Der Text:
^^^^^^^^^^^^^^^^
Bucks heile Welt Bade-Gelegenheiten: Die Qual der Wahl

Autorenfoto
Autorenfoto © Foto: Christian Käsmayr
Ulm / Gerlinde Buck 25.08.2018

Ist es nicht herrlich? Um so richtig baden zu gehen, braucht man weder einen figur­erhebenden Tankini noch ein versenkbares Vermögen.  Bade-Gelegenheiten gibt es gratis überall. Ein Luft-Bad zum Beispiel ist grundsätzlich immer möglich, sogar in Büroräumen, wenngleich wegen der Dicke des Badezusatzes nicht tagtäglich zu empfehlen.

  Ein Bad in der Menge hingegen kann ganz erfrischend sein, sofern man nicht die Königin von England ist und dabei  irgendwelche Trumpel hofieren muss. Wenig erquicklich auch die Gefühle im allmorgendlichen Leitplankenerneuerungsstau auf der Bundesstraße 30 und an  ähnlich neuralgischen Stellen: Ein einziges übermäßiges Verkehrsmengen-Bad  kann  den  Erholungseffekt eines ganzen Urlaubs ruinieren!

  Es sei denn, man steuert vorbeugend mit Wald-Bädern gegen. Entsprechende Anlagen gibt es häufig  direkt an der Autobahn: Es ist das Grüne rechts und links, das man bei Tempo 200 nur als Strich wahrnimmt, welches aber in Wirklichkeit aus   tausenden wohlriechender, himmelwärts strebender Teile besteht, aus so genannten Bäumen. Glücklicherweise gibt es nicht  nur in Japan, sondern auch hierzulande mittlerweile jede Menge Wald-Bademeister, die selbst die größten Bademuffel das Eintauchen lehren: in Farne, Moos und Wurzelwerk.

Wir müssen los. Mit Vollgas ins Grüne, das Wald-Pferdchen machen.
^^^^^^^^^^^^^^^^
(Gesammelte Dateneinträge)
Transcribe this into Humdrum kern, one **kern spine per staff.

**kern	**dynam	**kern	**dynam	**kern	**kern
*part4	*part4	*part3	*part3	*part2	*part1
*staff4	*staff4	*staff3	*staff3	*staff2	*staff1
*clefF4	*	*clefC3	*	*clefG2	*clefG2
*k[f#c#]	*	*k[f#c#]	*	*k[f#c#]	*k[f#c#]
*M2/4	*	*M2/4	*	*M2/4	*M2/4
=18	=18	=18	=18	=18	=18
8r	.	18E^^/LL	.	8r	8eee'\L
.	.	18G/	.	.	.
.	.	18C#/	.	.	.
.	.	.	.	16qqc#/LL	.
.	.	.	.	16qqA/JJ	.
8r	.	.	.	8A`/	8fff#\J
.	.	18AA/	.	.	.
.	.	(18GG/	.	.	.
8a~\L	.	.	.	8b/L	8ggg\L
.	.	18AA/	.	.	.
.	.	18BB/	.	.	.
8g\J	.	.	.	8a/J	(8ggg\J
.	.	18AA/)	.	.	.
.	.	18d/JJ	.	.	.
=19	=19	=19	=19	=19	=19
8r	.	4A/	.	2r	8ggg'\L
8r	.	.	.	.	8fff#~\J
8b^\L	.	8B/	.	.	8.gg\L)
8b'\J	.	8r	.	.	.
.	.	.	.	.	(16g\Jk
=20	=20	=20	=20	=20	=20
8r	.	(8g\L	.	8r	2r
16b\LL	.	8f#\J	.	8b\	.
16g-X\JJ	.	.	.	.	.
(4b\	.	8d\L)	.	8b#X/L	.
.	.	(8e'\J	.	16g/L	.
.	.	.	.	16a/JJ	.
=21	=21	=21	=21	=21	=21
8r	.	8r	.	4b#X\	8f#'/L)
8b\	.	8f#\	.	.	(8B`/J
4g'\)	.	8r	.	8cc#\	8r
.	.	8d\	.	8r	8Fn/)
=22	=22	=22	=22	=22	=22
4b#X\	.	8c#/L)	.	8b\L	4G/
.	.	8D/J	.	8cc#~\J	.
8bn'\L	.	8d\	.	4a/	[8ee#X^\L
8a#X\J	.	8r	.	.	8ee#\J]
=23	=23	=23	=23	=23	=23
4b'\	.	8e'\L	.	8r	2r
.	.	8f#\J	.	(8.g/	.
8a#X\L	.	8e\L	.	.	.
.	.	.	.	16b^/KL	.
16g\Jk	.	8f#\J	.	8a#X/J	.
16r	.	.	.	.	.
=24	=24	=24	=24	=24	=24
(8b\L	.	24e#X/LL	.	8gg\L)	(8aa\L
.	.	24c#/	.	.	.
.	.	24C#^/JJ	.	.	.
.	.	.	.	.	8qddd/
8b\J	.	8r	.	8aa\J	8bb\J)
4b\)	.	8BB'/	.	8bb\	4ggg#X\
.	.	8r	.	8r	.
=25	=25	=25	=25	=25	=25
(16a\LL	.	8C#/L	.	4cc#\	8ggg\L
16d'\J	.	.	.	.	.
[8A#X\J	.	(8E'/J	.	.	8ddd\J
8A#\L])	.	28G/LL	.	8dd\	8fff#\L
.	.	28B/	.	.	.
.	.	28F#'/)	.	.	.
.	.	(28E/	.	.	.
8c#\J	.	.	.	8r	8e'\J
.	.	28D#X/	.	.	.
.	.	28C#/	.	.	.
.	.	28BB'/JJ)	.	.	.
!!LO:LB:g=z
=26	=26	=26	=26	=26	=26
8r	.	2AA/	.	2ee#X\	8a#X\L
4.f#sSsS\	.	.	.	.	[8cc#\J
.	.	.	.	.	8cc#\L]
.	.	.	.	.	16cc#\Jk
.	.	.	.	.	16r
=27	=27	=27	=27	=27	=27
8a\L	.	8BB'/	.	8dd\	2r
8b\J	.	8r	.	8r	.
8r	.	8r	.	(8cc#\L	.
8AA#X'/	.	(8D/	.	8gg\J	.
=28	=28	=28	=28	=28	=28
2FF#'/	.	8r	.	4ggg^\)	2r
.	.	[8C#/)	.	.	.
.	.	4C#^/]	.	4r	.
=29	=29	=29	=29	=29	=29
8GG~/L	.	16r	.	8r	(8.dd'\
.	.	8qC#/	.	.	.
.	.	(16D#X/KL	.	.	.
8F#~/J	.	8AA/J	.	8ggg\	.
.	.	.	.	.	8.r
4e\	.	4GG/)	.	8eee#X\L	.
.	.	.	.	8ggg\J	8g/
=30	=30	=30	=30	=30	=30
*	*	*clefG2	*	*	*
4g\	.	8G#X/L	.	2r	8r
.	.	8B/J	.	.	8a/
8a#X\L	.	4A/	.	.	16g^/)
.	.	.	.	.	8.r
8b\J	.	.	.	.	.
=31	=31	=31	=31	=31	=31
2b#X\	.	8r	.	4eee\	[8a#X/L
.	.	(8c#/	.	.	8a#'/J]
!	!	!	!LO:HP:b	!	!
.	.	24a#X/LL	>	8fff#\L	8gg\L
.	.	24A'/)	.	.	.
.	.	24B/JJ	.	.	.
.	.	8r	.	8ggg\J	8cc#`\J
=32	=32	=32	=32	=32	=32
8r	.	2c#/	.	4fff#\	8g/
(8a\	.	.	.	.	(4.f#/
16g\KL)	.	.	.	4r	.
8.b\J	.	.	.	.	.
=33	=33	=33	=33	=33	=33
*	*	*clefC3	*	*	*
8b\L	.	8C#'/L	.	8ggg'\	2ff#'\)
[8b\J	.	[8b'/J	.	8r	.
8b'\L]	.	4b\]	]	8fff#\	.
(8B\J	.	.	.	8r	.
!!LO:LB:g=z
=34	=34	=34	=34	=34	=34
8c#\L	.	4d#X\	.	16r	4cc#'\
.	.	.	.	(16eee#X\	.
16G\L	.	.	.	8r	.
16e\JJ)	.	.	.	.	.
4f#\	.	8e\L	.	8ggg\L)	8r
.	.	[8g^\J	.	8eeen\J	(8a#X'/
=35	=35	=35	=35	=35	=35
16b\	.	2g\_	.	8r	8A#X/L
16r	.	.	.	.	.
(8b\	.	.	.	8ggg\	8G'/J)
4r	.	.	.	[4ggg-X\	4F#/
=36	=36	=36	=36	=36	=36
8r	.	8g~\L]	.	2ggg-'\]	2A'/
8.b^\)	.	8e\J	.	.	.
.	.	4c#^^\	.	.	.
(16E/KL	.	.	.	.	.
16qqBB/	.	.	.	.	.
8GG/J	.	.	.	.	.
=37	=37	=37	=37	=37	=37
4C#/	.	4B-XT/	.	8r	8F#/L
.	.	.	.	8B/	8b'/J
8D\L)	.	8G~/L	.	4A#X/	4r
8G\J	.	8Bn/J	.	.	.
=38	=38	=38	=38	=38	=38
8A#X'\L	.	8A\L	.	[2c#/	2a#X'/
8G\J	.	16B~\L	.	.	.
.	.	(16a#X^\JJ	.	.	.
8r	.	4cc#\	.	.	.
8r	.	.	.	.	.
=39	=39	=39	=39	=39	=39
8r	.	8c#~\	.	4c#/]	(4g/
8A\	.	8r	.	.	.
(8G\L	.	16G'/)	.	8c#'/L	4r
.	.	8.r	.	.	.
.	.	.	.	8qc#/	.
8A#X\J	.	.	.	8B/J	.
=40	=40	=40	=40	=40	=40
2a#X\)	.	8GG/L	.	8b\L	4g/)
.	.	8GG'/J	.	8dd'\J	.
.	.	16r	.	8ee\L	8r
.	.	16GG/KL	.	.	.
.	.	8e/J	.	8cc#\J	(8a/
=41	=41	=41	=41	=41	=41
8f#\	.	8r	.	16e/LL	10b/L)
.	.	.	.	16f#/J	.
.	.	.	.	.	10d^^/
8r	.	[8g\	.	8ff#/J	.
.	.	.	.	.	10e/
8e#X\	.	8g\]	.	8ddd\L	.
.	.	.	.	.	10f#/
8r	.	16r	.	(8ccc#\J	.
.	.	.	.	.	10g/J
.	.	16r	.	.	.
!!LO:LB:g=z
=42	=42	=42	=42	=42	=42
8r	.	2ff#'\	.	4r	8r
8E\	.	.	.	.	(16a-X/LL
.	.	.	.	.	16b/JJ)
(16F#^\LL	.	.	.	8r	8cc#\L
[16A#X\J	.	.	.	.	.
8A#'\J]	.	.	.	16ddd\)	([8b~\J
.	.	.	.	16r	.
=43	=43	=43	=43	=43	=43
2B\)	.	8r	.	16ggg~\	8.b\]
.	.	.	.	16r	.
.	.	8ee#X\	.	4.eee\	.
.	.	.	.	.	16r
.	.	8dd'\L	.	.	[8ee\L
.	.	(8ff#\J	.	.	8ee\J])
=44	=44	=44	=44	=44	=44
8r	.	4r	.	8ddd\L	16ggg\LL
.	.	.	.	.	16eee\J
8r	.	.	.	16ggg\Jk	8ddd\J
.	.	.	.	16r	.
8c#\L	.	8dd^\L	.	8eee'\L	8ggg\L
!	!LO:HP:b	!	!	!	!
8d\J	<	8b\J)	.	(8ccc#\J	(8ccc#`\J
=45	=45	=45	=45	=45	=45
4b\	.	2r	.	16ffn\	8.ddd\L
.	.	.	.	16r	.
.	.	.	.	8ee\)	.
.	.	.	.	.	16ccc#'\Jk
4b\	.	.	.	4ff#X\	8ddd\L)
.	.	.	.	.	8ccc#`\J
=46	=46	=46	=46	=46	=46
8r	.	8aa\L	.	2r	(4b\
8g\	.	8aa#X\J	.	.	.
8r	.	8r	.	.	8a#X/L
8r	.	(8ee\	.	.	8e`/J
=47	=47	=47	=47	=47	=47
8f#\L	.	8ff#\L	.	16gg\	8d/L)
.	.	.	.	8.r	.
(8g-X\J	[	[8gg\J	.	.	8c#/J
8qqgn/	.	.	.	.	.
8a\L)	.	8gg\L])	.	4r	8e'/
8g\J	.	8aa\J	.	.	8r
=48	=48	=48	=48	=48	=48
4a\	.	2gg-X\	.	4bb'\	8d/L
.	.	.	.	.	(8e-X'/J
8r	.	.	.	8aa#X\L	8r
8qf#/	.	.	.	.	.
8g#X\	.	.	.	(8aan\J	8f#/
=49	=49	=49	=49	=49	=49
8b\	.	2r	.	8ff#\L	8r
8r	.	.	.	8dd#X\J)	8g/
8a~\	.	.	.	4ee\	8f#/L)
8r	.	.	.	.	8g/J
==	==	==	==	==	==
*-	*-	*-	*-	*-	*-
^^^^^^^^^^^^^^^^
Was zu tun ist:
1: Beantworte kurz diese Fragen zum Text über Bade-Gelegenheiten:
(a) Auf welcher Straße steht man laut dem Text jeden Morgen im Stau?
(b) In welchen Räumen ist ein Luft-Bad sogar möglich?
(c) Wo gibt es außer in Japan inzwischen viele Wald-Bademeister?
2: Druck aus dem Text über Bade-Gelegenheiten den Teil ab, der bei den Worten „Ein Bad in der" anfängt, und hör nach „ganzen Urlaubs ruinieren!" auf.

Lösungen der Reihe:
1:
(a) Auf der Bundesstraße 30.
(b) In Büroräumen.
(c) Hierzulande.

2:
Ein Bad in der Menge hingegen kann ganz erfrischend sein, sofern man nicht die Königin von England ist und dabei  irgendwelche Trumpel hofieren muss. Wenig erquicklich auch die Gefühle im allmorgendlichen Leitplankenerneuerungsstau auf der Bundesstraße 30 und an  ähnlich neuralgischen Stellen: Ein einziges übermäßiges Verkehrsmengen-Bad  kann  den  Erholungseffekt eines ganzen Urlaubs ruinieren!